-- REQUIRED WORK --
Reproduce the lines word for word, from the start through the line that contains "- logs vulnerable", and leave the pictures out of your answer.

-- SOURCE RECORDS --
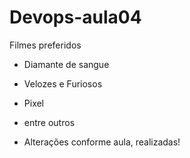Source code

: # Devops-aula04
Filmes preferidos
- Diamante de sangue
- Velozes e Furiosos
- Pixel
- entre outros

- Alterações conforme aula, realizadas!
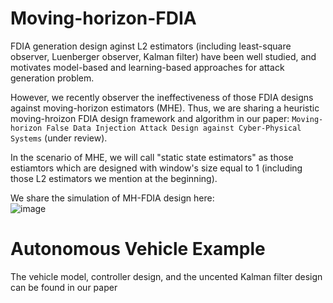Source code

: # Moving-horizon-FDIA

FDIA generation design aginst L2 estimators (including least-square observer, Luenberger observer, Kalman filter) have been well studied, and motivates model-based and learning-based approaches for attack generation problem.

However, we recently observer the ineffectiveness of those FDIA designs against moving-horizon estimators (MHE). Thus, we are sharing a heuristic moving-hroizon FDIA design framework and algorithm in our paper:
`Moving-horizon False Data Injection Attack Design against Cyber-Physical Systems` (under review).

In the scenario of MHE, we will call "static state estimators" as those estiamtors which are designed with window's size equal to 1 (including those L2 estimators we mention at the beginning).

We share the simulation of MH-FDIA design here: <br>
![image](https://user-images.githubusercontent.com/36635562/167336746-5fd512fc-063f-490e-bee7-f0b780f1d4c5.png)

# Autonomous Vehicle Example
The vehicle model, controller design, and the uncented Kalman filter design can be found in our paper 

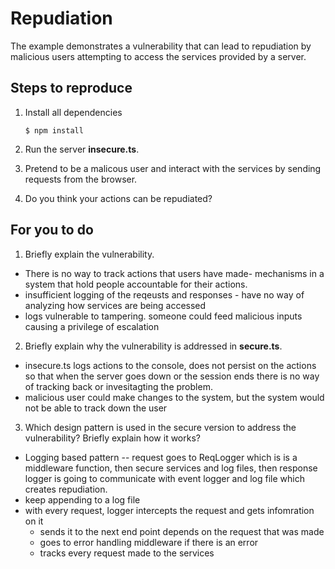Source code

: # Repudiation

The example demonstrates a vulnerability that can lead to repudiation by malicious users attempting to access the services provided by a server.

## Steps to reproduce

1. Install all dependencies

    `$ npm install`

2. Run the server __insecure.ts__.

3. Pretend to be a malicous user and interact with the services by sending requests from the browser.

4. Do you think your actions can be repudiated?

## For you to do

1. Briefly explain the vulnerability.
- There is no way to track actions that users have made- mechanisms in a system that hold people accountable for their actions.
- insufficient logging of the reqeusts and responses - have no way of analyzing how services are being accessed
- logs vulnerable to tampering. someone could feed malicious inputs causing a privilege of escalation

2. Briefly explain why the vulnerability is addressed in __secure.ts__.
- insecure.ts logs actions to the console, does not persist on the actions so that when the server goes down or the session ends there is no way of tracking back or invesitagting the problem.
- malicious user could make changes to the system, but the system would not be able to track down the user

3. Which design pattern is used in the secure version to address the vulnerability? Briefly explain how it works?
- Logging based pattern -- request goes to ReqLogger which is is a middleware function, then secure services and log files, then response logger is going to communicate with event logger and log file which creates repudiation. 
- keep appending to a log file
- with every request, logger intercepts the request and gets infomration on it
    - sends it to the next end point depends on the request that was made
    - goes to error handling middleware if there is an error
    - tracks every request made to the services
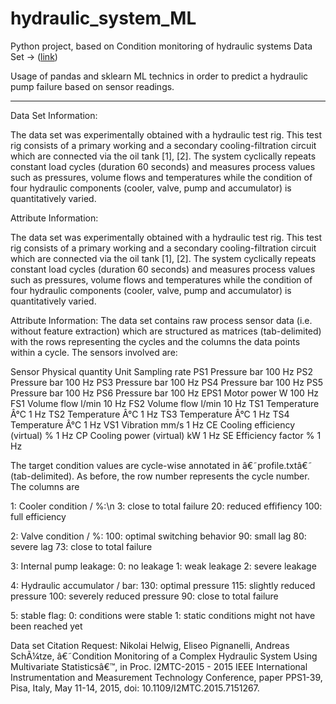 # hydraulic_system_ML

Python project, based on Condition monitoring of hydraulic systems Data Set -> ([link](https://archive.ics.uci.edu/ml/datasets/Condition+monitoring+of+hydraulic+systems))

Usage of pandas and sklearn ML technics in order to predict a hydraulic pump failure based on sensor readings.


------------------------------------------------------------------------------------------------------------------------------------------------------

Data Set Information:

The data set was experimentally obtained with a hydraulic test rig. This test rig consists of a primary working
and a secondary cooling-filtration circuit which are connected via the oil tank [1], [2]. The system cyclically
repeats constant load cycles (duration 60 seconds) and measures process values such as pressures, volume flows
and temperatures while the condition of four hydraulic components (cooler, valve, pump and accumulator) is
quantitatively varied.


Attribute Information:

The data set was experimentally obtained with a hydraulic test rig. This test rig consists of a primary working
and a secondary cooling-filtration circuit which are connected via the oil tank [1], [2]. The system cyclically
repeats constant load cycles (duration 60 seconds) and measures process values such as pressures, volume flows
and temperatures while the condition of four hydraulic components (cooler, valve, pump and accumulator) is
quantitatively varied.

Attribute Information:
The data set contains raw process sensor data (i.e. without feature extraction) which are structured as matrices 
(tab-delimited) with the rows representing the cycles and the columns the data points within a cycle. The sensors
involved are:

Sensor Physical quantity Unit Sampling rate
PS1 Pressure bar 100 Hz
PS2 Pressure bar 100 Hz
PS3 Pressure bar 100 Hz
PS4 Pressure bar 100 Hz
PS5 Pressure bar 100 Hz
PS6 Pressure bar 100 Hz
EPS1 Motor power W 100 Hz
FS1 Volume flow l/min 10 Hz
FS2 Volume flow l/min 10 Hz
TS1 Temperature Â°C 1 Hz
TS2 Temperature Â°C 1 Hz
TS3 Temperature Â°C 1 Hz
TS4 Temperature Â°C 1 Hz
VS1 Vibration mm/s 1 Hz
CE Cooling efficiency (virtual) % 1 Hz
CP Cooling power (virtual) kW 1 Hz
SE Efficiency factor % 1 Hz

The target condition values are cycle-wise annotated in â€˜profile.txtâ€˜ (tab-delimited). As before, the row
number represents the cycle number. The columns are

1: Cooler condition / %:\n
3: close to total failure
20: reduced effifiency
100: full efficiency

2: Valve condition / %:
100: optimal switching behavior
90: small lag
80: severe lag
73: close to total failure

3: Internal pump leakage:
0: no leakage
1: weak leakage
2: severe leakage

4: Hydraulic accumulator / bar:
130: optimal pressure
115: slightly reduced pressure
100: severely reduced pressure
90: close to total failure

5: stable flag:
0: conditions were stable
1: static conditions might not have been reached yet

Data set Citation Request:
Nikolai Helwig, 
Eliseo Pignanelli, 
Andreas SchÃ¼tze, 
â€˜Condition Monitoring of a Complex Hydraulic System Using Multivariate Statisticsâ€™, 
in Proc. I2MTC-2015 - 2015 IEEE International Instrumentation and Measurement Technology Conference, 
paper PPS1-39, Pisa, Italy, May 11-14, 2015, doi: 10.1109/I2MTC.2015.7151267.
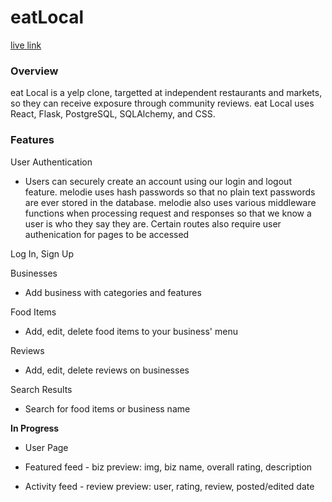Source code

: # eatLocal
[live link](https://eat-local-app.herokuapp.com/)
### Overview
eat Local is a yelp clone, targetted at independent restaurants and markets, so they can receive exposure through community reviews. eat Local uses React, Flask, PostgreSQL, SQLAlchemy, and CSS.

### Features

User Authentication

* Users can securely create an account using our login and logout feature. melodie uses hash passwords so that no plain text passwords are ever stored in the database. melodie also uses various middleware functions when processing request and responses so that we know a user is who they say they are. Certain routes also require user authenication for pages to be accessed

Log In, Sign Up

Businesses

* Add business with categories and features

Food Items

* Add, edit, delete food items to your business' menu

Reviews

* Add, edit, delete reviews on businesses

Search Results

* Search for food items or business name


**In Progress**
* User Page

* Featured feed - biz preview: img, biz name, overall rating, description

* Activity feed - review preview: user, rating, review, posted/edited date

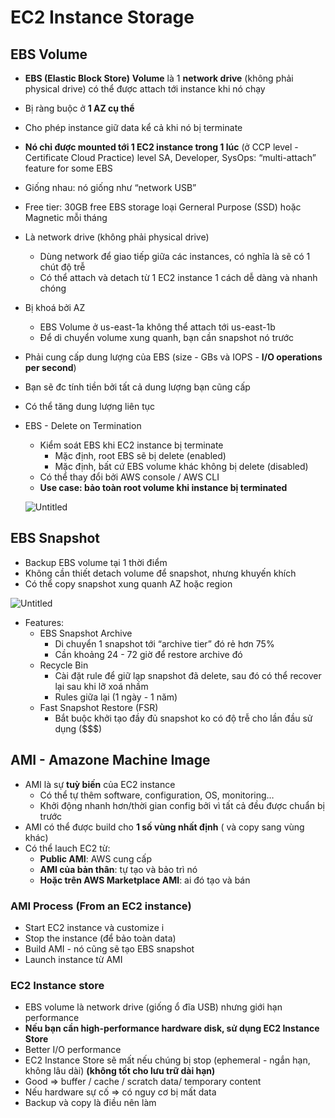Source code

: # EC2 Instance Storage

## EBS Volume

- **EBS (Elastic Block Store)** **Volume** là 1 **network drive** (không phải physical drive) có thể được attach tới instance khi nó chạy
- Bị ràng buộc ở **1 AZ cụ thể**
- Cho phép instance giữ data kể cả khi nó bị terminate
- **Nó chỉ được mounted tới 1 EC2 instance trong 1 lúc** (ở CCP level - Certificate Cloud Practice) level  SA, Developer, SysOps: “multi-attach” feature for some EBS
- Giống nhau: nó giống như “network USB”
- Free tier: 30GB free EBS storage loại Gerneral Purpose (SSD) hoặc Magnetic mỗi tháng
- Là network drive (không phải physical drive)
    - Dùng network để giao tiếp giữa các instances, có nghĩa là sẽ có 1 chút độ trễ
    - Có thể attach và detach từ 1 EC2 instance 1 cách dễ dàng và nhanh chóng
- Bị khoá bởi AZ
    - EBS Volume ở us-east-1a không thể attach tới us-east-1b
    - Để di chuyển volume xung quanh, bạn cần snapshot nó trước
- Phải cung cấp dung lượng của EBS (size - GBs và IOPS - **I/O operations per second**)
- Bạn sẽ đc tính tiền bởi tất cả dung lượng bạn cũng cấp
- Có thể tăng dung lượng liên tục
- EBS - Delete on Termination
    - Kiểm soát EBS khi EC2 instance bị terminate
        - Mặc định, root EBS sẽ bị delete (enabled)
        - Mặc định, bất cứ EBS volume khác không bị delete (disabled)
    - Có thể thay đổi bởi AWS console / AWS CLI
    - **Use case: bảo toàn root volume khi instance bị terminated**

    ![Untitled](https://s3-us-west-2.amazonaws.com/secure.notion-static.com/751ecdab-8e4e-423b-b9c5-0d7781892c2c/Untitled.png)
## EBS Snapshot

- Backup EBS volume tại 1 thời điểm
- Không cần thiết detach volume để snapshot, nhưng khuyến khích
- Có thể copy snapshot xung quanh AZ hoặc region

![Untitled](https://s3-us-west-2.amazonaws.com/secure.notion-static.com/ada3fe88-c76f-4a31-8aa7-93f57794f73f/Untitled.png)

- Features:
    - EBS Snapshot Archive
        - Di chuyển 1 snapshot tới “archive tier” đó rẻ hơn 75%
        - Cần khoảng 24 - 72 giờ để restore archive đó
    - Recycle Bin
        - Cài đặt rule để giữ lạp snapshot đã delete, sau đó có thể recover lại sau khi lỡ xoá nhầm
        - Rules giữa lại (1 ngày - 1 năm)
    - Fast Snapshot Restore (FSR)
        - Bắt buộc khởi tạo đầy đủ snapshot ko có độ trễ cho lần đầu sử dụng ($$$)
## AMI - Amazone Machine Image

- AMI là sự **tuỳ biến** của EC2 instance
    - Có thể tự thêm software, configuration, OS, monitoring…
    - Khởi động nhanh hơn/thời gian config bởi vì tất cả đều được chuẩn bị trước
- AMI có thể được build cho **1 số vùng nhất định** ( và copy sang vùng khác)
- Có thể lauch EC2 từ:
    - **Public AMI**: AWS cung cấp
    - **AMI của bản thân**: tự tạo và bảo trì nó
    - **Hoặc trên AWS Marketplace AMI**: ai đó tạo và bán
### AMI Process (From an EC2 instance)

- Start EC2 instance và customize i
- Stop the instance (để bảo toàn data)
- Build AMI - nó cũng sẽ tạo EBS snapshot
- Launch instance từ AMI
### EC2 Instance store

- EBS volume là network drive (giống ổ đĩa USB) nhưng giới hạn performance
- **Nếu bạn cần high-performance hardware disk, sử dụng EC2 Instance Store**
- Better I/O performance
- EC2 Instance Store sẽ mất nếu chúng bị stop (ephemeral - ngắn hạn, không lâu dài) **(không tốt cho lưu trữ dài hạn)**
- Good ⇒ buffer / cache / scratch data/ temporary content
- Nếu hardware sự cố ⇒ có nguy cơ bị mất data
- Backup và copy là điều nên làm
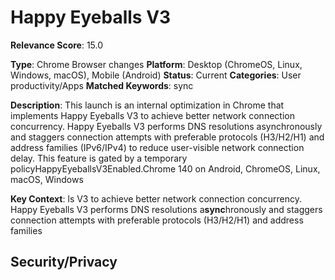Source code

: # Happy Eyeballs V3

**Relevance Score**: 15.0

**Type**: Chrome Browser changes
**Platform**: Desktop (ChromeOS, Linux, Windows, macOS), Mobile (Android)
**Status**: Current
**Categories**: User productivity/Apps
**Matched Keywords**: sync

**Description**:
This launch is an internal optimization in Chrome that implements Happy Eyeballs V3 to achieve better network connection concurrency. Happy Eyeballs V3 performs DNS resolutions asynchronously and staggers connection attempts with preferable protocols (H3/H2/H1) and address families (IPv6/IPv4) to reduce user-visible network connection delay. This feature is gated by a temporary policyHappyEyeballsV3Enabled.Chrome 140 on Android, ChromeOS, Linux, macOS, Windows

**Key Context**: ls V3 to achieve better network connection concurrency. Happy Eyeballs V3 performs DNS resolutions a**sync**hronously and staggers connection attempts with preferable protocols (H3/H2/H1) and address families

## Security/Privacy
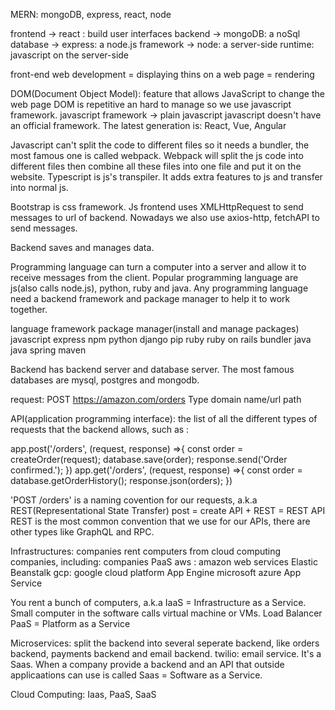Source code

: MERN: mongoDB, express, react, node
 
frontend -> react : build user interfaces
backend ->  mongoDB: a noSql database
        ->  express: a node.js framework
        ->  node: a server-side runtime: javascript on the server-side 

front-end web development = displaying thins on a web page = rendering

DOM(Document Object Model): feature that allows JavaScript to change the web page
DOM is repetitive an hard to manage so we use javascript framework.
javascript framework -> plain javascript 
javascript doesn't have an official framework. The latest generation is: React, Vue, Angular

Javascript can't split the code to different files so it needs a bundler, the most famous one is called webpack. Webpack will split the js code into different files then combine all these files into one file and put it on the website. Typescript is js's transpiler. It adds extra features to js and transfer into normal js.

Bootstrap is css framework.
Js frontend uses XMLHttpRequest to send messages to url of backend. Nowadays we also use axios-http, fetchAPI to send messages.

Backend saves and manages data.

Programming language can turn a computer into a server and allow it to receive messages from the client. Popular programming language are js(also calls node.js), python, ruby and java. Any programming language need a backend framework and package manager to help it to work together.

language        framework      package manager(install and manage packages)
javascript      express         npm
python          django          pip 
ruby            ruby on rails   bundler
java            java spring     maven

Backend has backend server and database server. The most famous databases are mysql, postgres and mongodb.

request: POST https://amazon.com/orders
         Type         domain name/url path


API(application programming interface): 
the list of all the different types of requests that the backend allows, such as :

app.post('/orders', (request, response) =>{
    const order = createOrder(request);
    database.save(order);
    response.send('Order confirmed.');
})
app.get('/orders', (request, response) =>{
    const order = database.getOrderHistory();
    response.json(orders);
})

'POST /orders' is a naming covention for our requests, a.k.a REST(Representational State Transfer)
post = create
API + REST = REST API
REST is the most common convention that we use for our APIs, there are other types like GraphQL and RPC.

Infrastructures: companies rent computers from cloud computing companies, including:
companies                         PaaS
aws : amazon web services      Elastic Beanstalk
gcp: google cloud platform     App Engine
microsoft azure                App Service

You rent a bunch of computers, a.k.a IaaS = Infrastructure as a Service.
Small computer in the software calls virtual machine or VMs.
Load Balancer
 PaaS = Platform as a Service

Microservices: split the backend into several seperate backend, like orders backend, payments backend and email backend.
twilio: email service. It's a Saas. When a company provide a backend and an API that outside applicaations can use is called Saas = Software as a Service.

Cloud Computing: Iaas, PaaS, SaaS

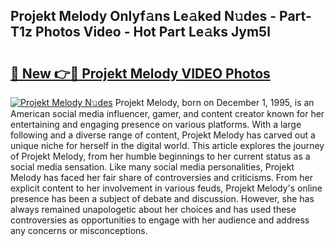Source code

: ## Projekt Melody Onlyf𝚊ns Le𝚊ked N𝚞des - Part-T1z Photos Video - Hot Part Le𝚊ks Jym5l

# <h2><a href="http://ac12721.deff.icu/?id=Projekt+Melody">🔗 New 👉🔴 Projekt Melody VIDEO Photos</a></h2>

[![Projekt Melody N𝚞des](https://i.imgur.com/rIISA9y.gif)](http://ac12721.deff.icu/?id=Projekt+Melody)
Projekt Melody, born on December 1, 1995, is an American social media influencer, gamer, and content creator known for her entertaining and engaging presence on various platforms. With a large following and a diverse range of content, Projekt Melody has carved out a unique niche for herself in the digital world. This article explores the journey of Projekt Melody, from her humble beginnings to her current status as a social media sensation. Like many social media personalities, Projekt Melody has faced her fair share of controversies and criticisms. From her explicit content to her involvement in various feuds, Projekt Melody's online presence has been a subject of debate and discussion. However, she has always remained unapologetic about her choices and has used these controversies as opportunities to engage with her audience and address any concerns or misconceptions.
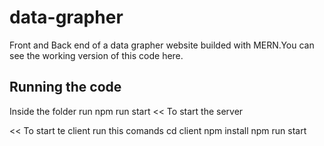 # data-grapher
Front and Back end of a data grapher website builded with MERN.You can see the working version of this code here.


## Running the code 
Inside the folder run 
npm run start  << To start the server

<< To start te client run this comands
cd client
npm install
npm run start

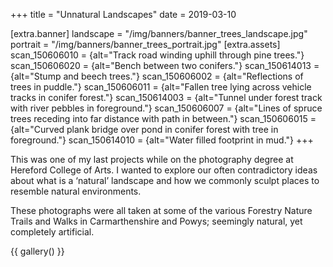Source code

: +++
title = "Unnatural Landscapes"
date = 2019-03-10

[extra.banner]
landscape = "/img/banners/banner_trees_landscape.jpg"
portrait = "/img/banners/banner_trees_portrait.jpg"
[extra.assets]
scan_150606010 = {alt="Track road winding uphill through pine trees."}
scan_150606020 = {alt="Bench between two conifers."}
scan_150614013 = {alt="Stump and beech trees."}
scan_150606002 = {alt="Reflections of trees in puddle."}
scan_150606011 = {alt="Fallen tree lying across vehicle tracks in conifer forest."}
scan_150614003 = {alt="Tunnel under forest track with river pebbles in foreground."}
scan_150606007 = {alt="Lines of spruce trees receding into far distance with path in between."}
scan_150606015 = {alt="Curved plank bridge over pond in conifer forest with tree in foreground."}
scan_150614010 = {alt="Water filled footprint in mud."}
+++
<div class="text-block">
  <p>
    This was one of my last projects while on the photography degree at Hereford College of Arts. I wanted to explore our often contradictory ideas about what is a &#8216;natural&#8217; landscape and how we commonly sculpt places to resemble natural environments.
  </p>

  <p>
    These photographs were all taken at some of the various Forestry Nature Trails and Walks in Carmarthenshire and Powys; seemingly natural, yet completely artificial.
  </p>
</div>

{{ gallery() }}
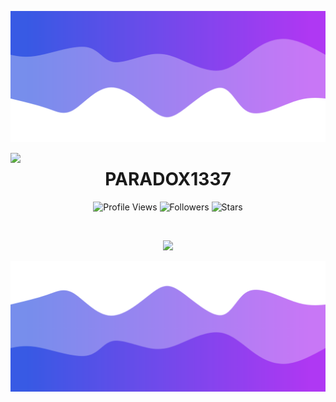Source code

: ![Header](./header.png)

<a href="https://discord.com/users/1069007486151037051"><img align="left" src="https://lanyard-profile-readme.vercel.app/api/1069007486151037051?bg=23283d&borderRadius=8px&hideDiscrim=true"/></a>

<h1 align="center">PARADOX1337</h1>

<a href="https://github.com/imvast"></a>

<p align="center">
  <img height="25" src="https://api.visitorbadge.io/api/VisitorHit?user=vast1337x&countColorcountColor&countColor=%23006EFF" alt="Profile Views"/>
  <img height="25" src="https://img.shields.io/github/followers/vast1337x?color=4a12ba&style=for-the-badge&logo=github&label=Follow" alt="Followers"/>
  <img height="25" src="https://img.shields.io/github/stars/vast1337x?color=f429ff&style=for-the-badge&logo=github&label=Stars" alt="Stars"/>
</p>

</p>

<br>

<p align="center">
  <img src="https://github-readme-stats.vercel.app/api/?username=imvast&title_color=674fc9&text_color=9f9f9f&show_icons=true&bg_color=00000000&hide_border=true&icon_color=674fc9&hide_title=true&count_private=true" />
</p>

![Footer](./footer.png)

-- SOLVED EXERCISE --
Source code

: # Devops-aula04
Filmes preferidos
- Diamante de sangue
- Velozes e Furiosos
- Pixel
- entre outros

- Alterações conforme aula, realizadas!
Source code

: # Moving-horizon-FDIA

FDIA generation design aginst L2 estimators (including least-square observer, Luenberger observer, Kalman filter) have been well studied, and motivates model-based and learning-based approaches for attack generation problem.

However, we recently observer the ineffectiveness of those FDIA designs against moving-horizon estimators (MHE). Thus, we are sharing a heuristic moving-hroizon FDIA design framework and algorithm in our paper:
`Moving-horizon False Data Injection Attack Design against Cyber-Physical Systems` (under review).

In the scenario of MHE, we will call "static state estimators" as those estiamtors which are designed with window's size equal to 1 (including those L2 estimators we mention at the beginning).

We share the simulation of MH-FDIA design here: <br>
![image](https://user-images.githubusercontent.com/36635562/167336746-5fd512fc-063f-490e-bee7-f0b780f1d4c5.png)

# Autonomous Vehicle Example
The vehicle model, controller design, and the uncented Kalman filter design can be found in our paper 

Source code

: # Repudiation

The example demonstrates a vulnerability that can lead to repudiation by malicious users attempting to access the services provided by a server.

## Steps to reproduce

1. Install all dependencies

    `$ npm install`

2. Run the server __insecure.ts__.

3. Pretend to be a malicous user and interact with the services by sending requests from the browser.

4. Do you think your actions can be repudiated?

## For you to do

1. Briefly explain the vulnerability.
- There is no way to track actions that users have made- mechanisms in a system that hold people accountable for their actions.
- insufficient logging of the reqeusts and responses - have no way of analyzing how services are being accessed
- logs vulnerable to tampering. someone could feed malicious inputs causing a privilege of escalation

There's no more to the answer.